We can use the first derivative test to determine the local minimum and maximum of A(x) on the interval (0,6).
Taking the derivative of A(x) with respect to x, we get:
A'(x) = f(x)
Note that A(x) is the integral of f(x), so A'(x) is just f(x) by the fundamental theorem of calculus.
To find the critical points of A(x) on (0,6), we set A'(x) = 0 and solve for x:
f(x) = 0
From the given figure, we can see that f(x) is positive on the interval (0,2) and negative on the interval (2,6). Therefore, there must be a local maximum of A(x) at some point in (2,6) where f(x) = 0.
To find the local minimum of A(x) on (0,6), we need to look for a point where A'(x) changes sign from positive to negative.
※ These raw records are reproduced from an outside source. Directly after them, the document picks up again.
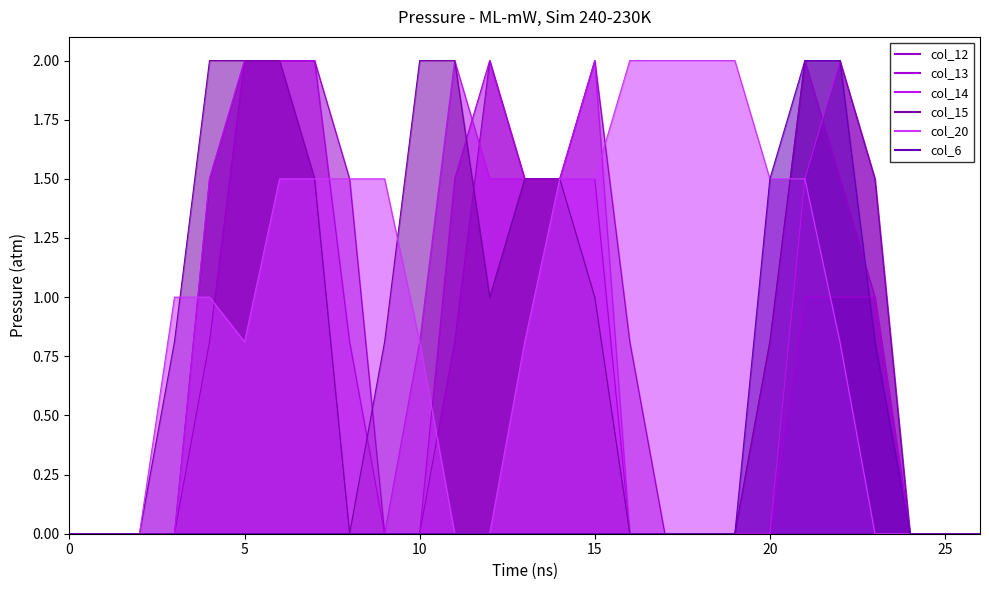

Rank the series by their maximum value, from lowest to highest.

col_12, col_13, col_14, col_15, col_20, col_6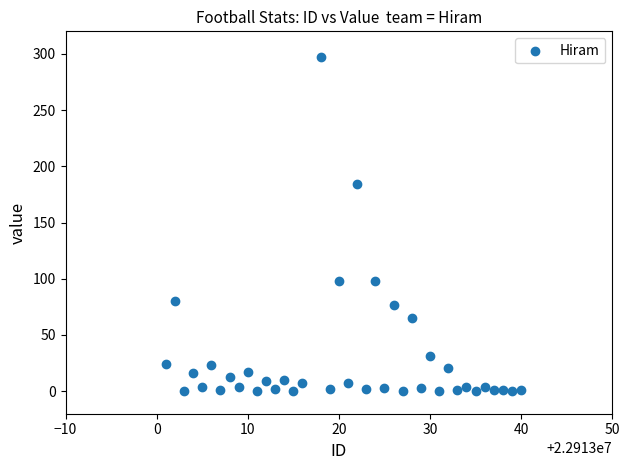

What Y value in the scatter plot is closest to 148?

184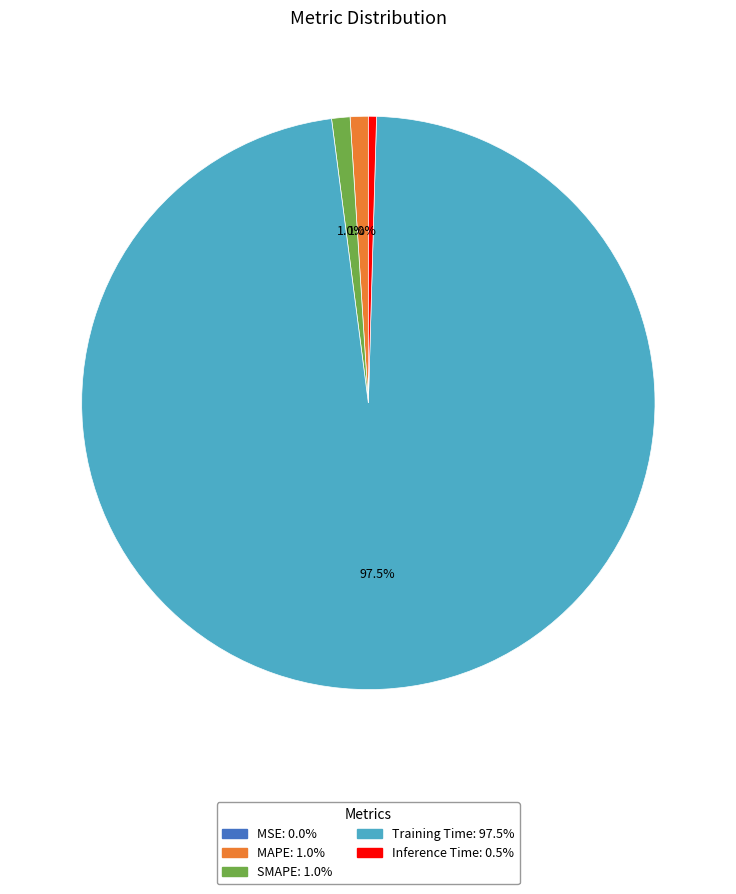

True or false: SMAPE accounts for 11% of the total.

False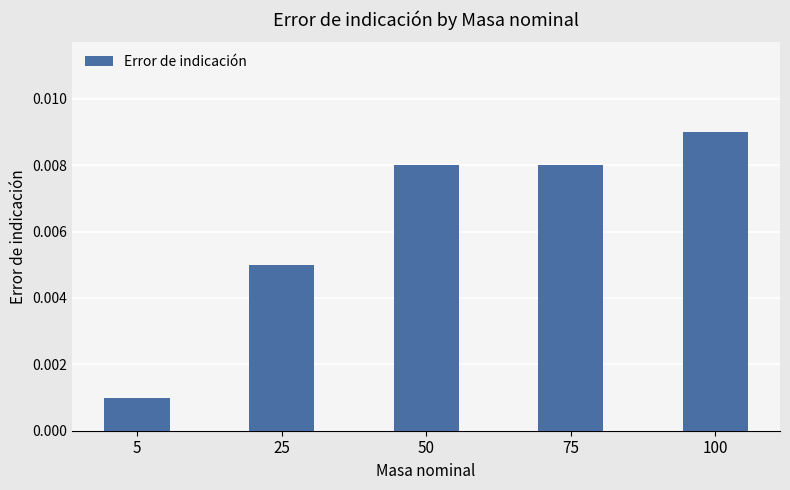

Between 100 and 25, which is larger?

100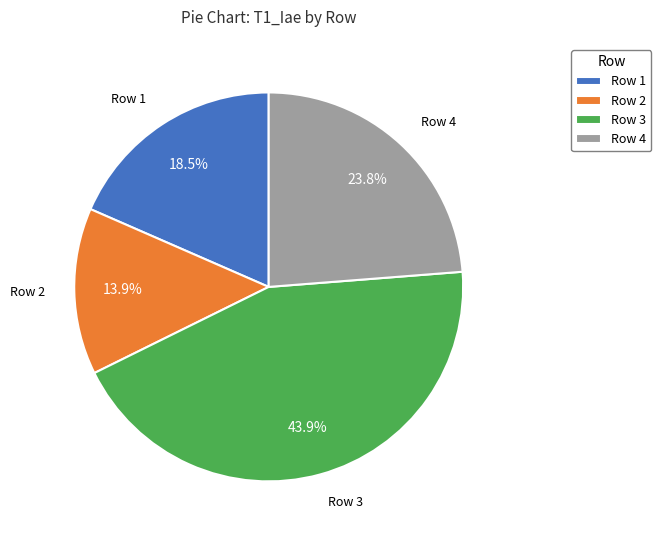

How many slices are in this pie chart?

4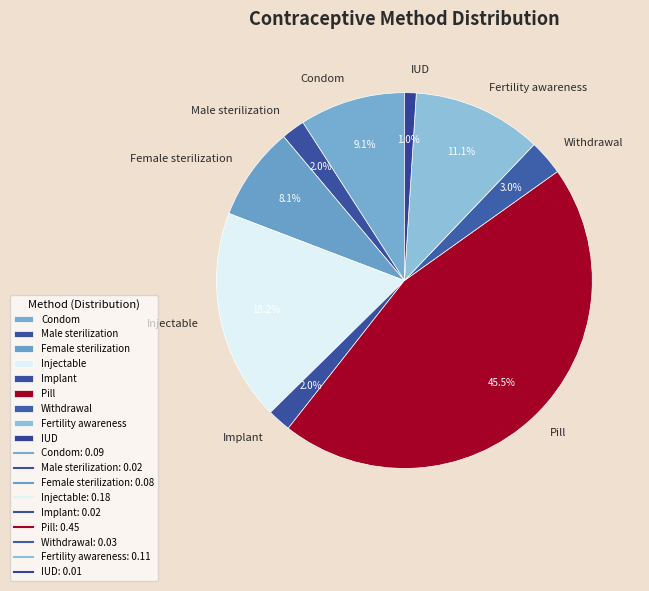

Between Injectable and Withdrawal, which is larger?

Injectable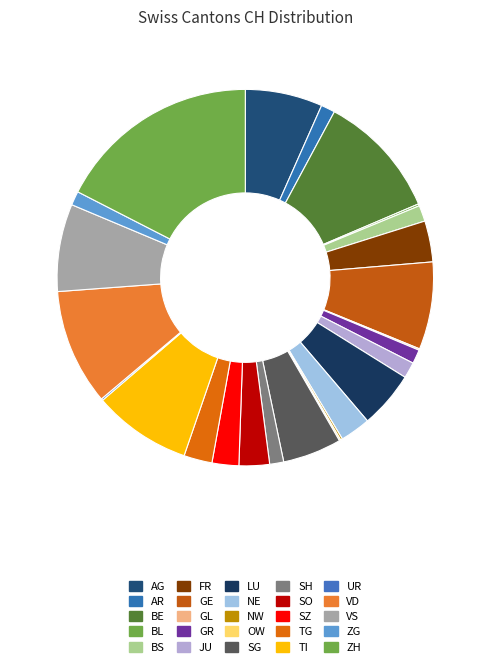

Is there a majority slice in this chart?

No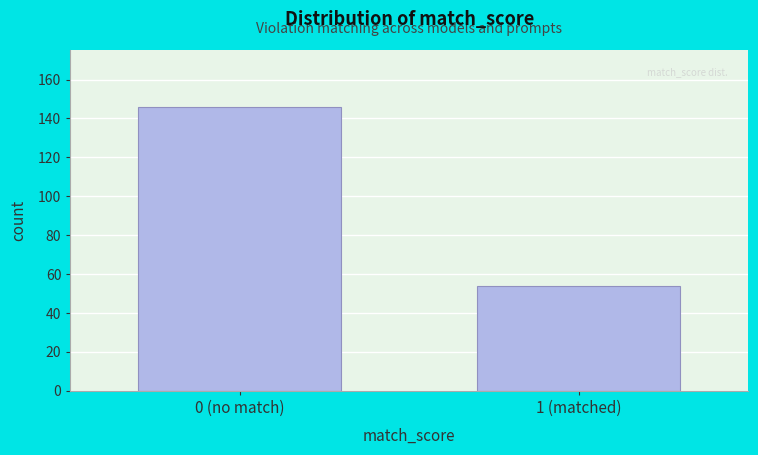

Reading right to left, extract all data points from this chart.

1 (matched)=54	0 (no match)=146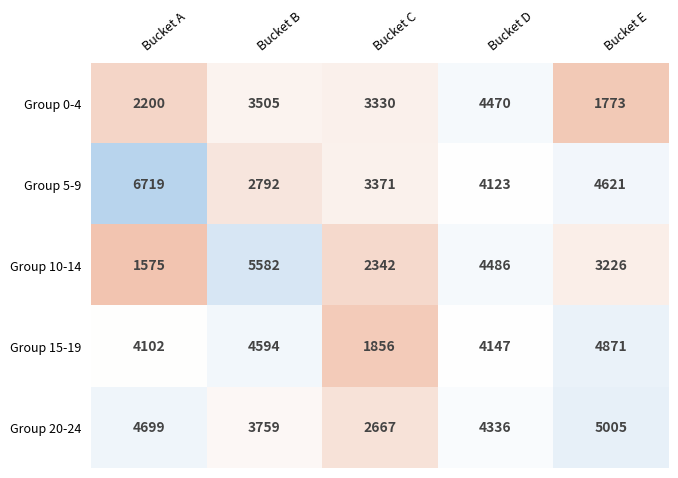

Reading left to right, transcribe all the data shown in this chart.

Group 0-4: 2200	3505	3330	4470	1773
Group 5-9: 6719	2792	3371	4123	4621
Group 10-14: 1575	5582	2342	4486	3226
Group 15-19: 4102	4594	1856	4147	4871
Group 20-24: 4699	3759	2667	4336	5005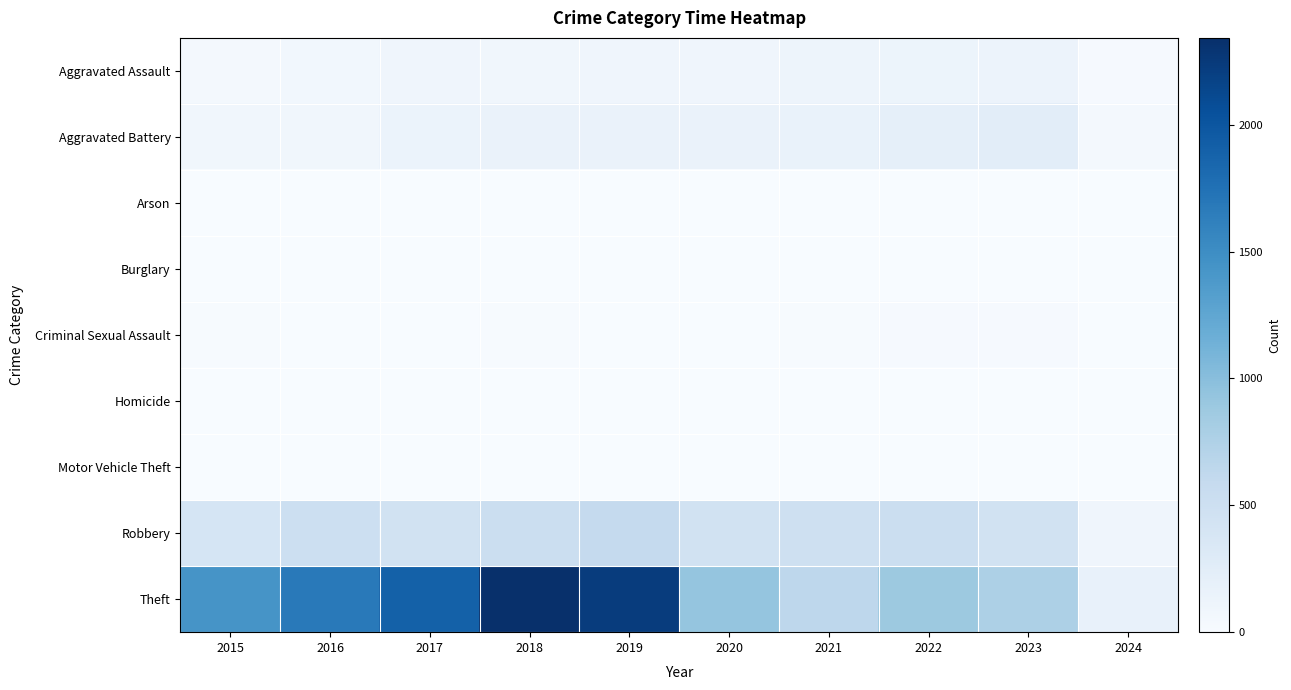

At how many categories does at least one series exceed 397?

9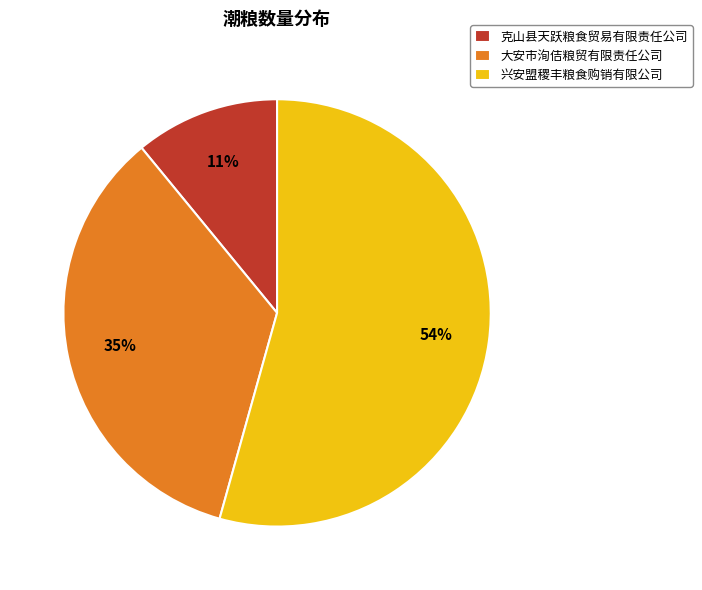

Is it true that 克山县天跃粮食贸易有限责任公司 is 11% of the pie?

True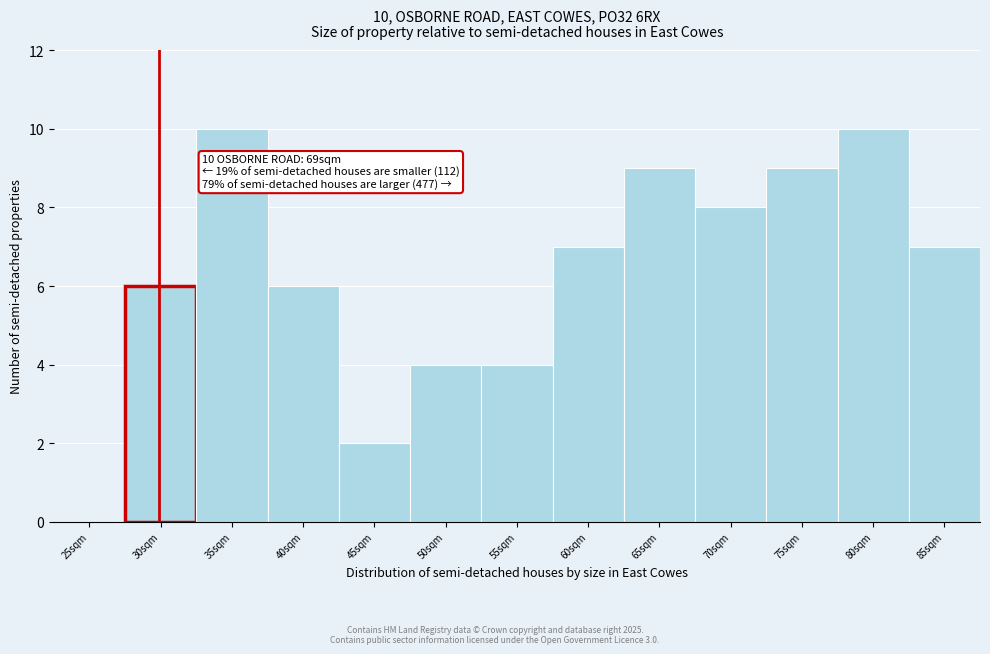

Reading right to left, what are all the values shown in this chart?

85sqm=7	80sqm=10	75sqm=9	70sqm=8	65sqm=9	60sqm=7	55sqm=4	50sqm=4	45sqm=2	40sqm=6	35sqm=10	30sqm=6	25sqm=0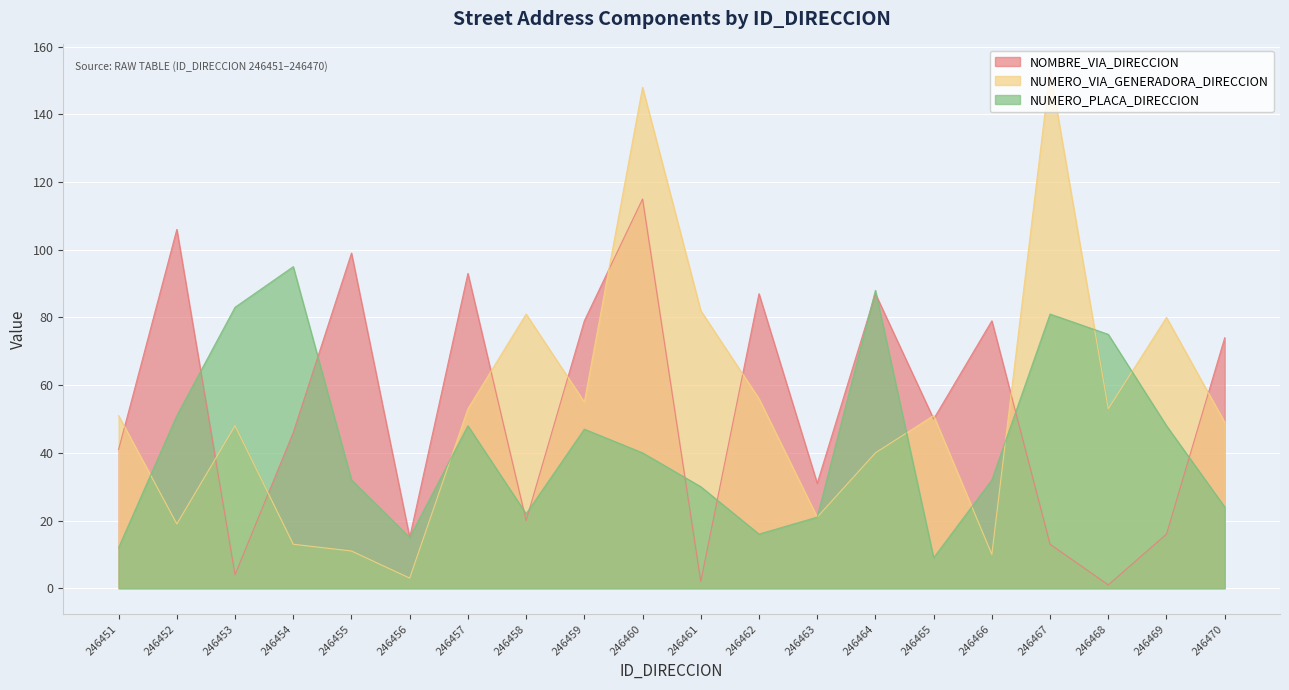

What is the spread (max minus min) of values at 246458?

61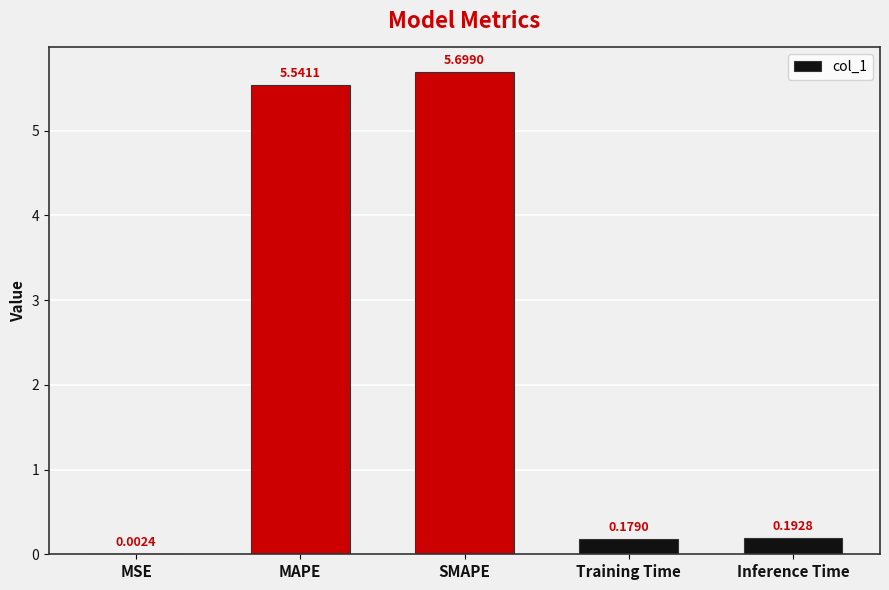

Where is the data nearest to the value 2?

Inference Time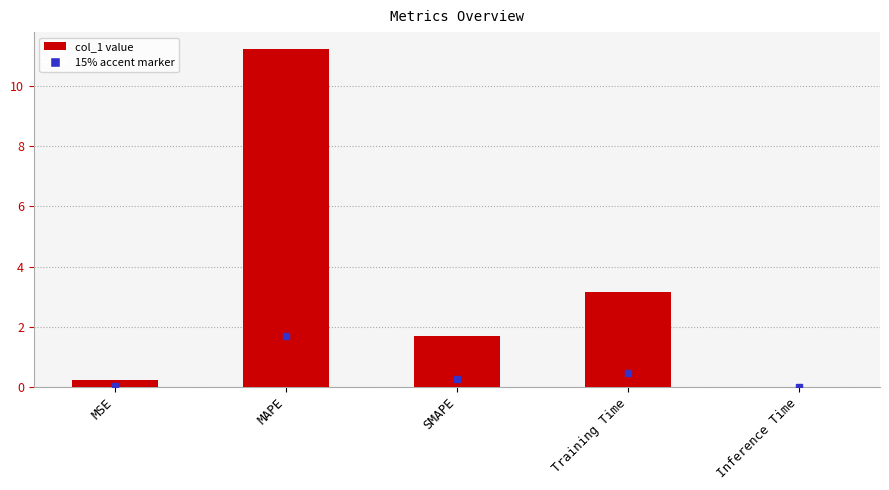

Where is the data nearest to the value 5?

Training Time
From the given figure, we can see that f(x) is increasing on the interval (0,1) and decreasing on the interval (1,6). Therefore, A'(x) = f(x) is also increasing on (0,1) and decreasing on (1,6). This means that A(x) has a local minimum at the point x where A'(x) = f(x) changes sign from positive to negative. From the figure, we can see that this occurs at x = 2.
Therefore, the local minimum of A(x) on (0,6) is at x = 2, and the local maximum of A(x) on (0,6) is at some point in (2,6) where f(x) = 0.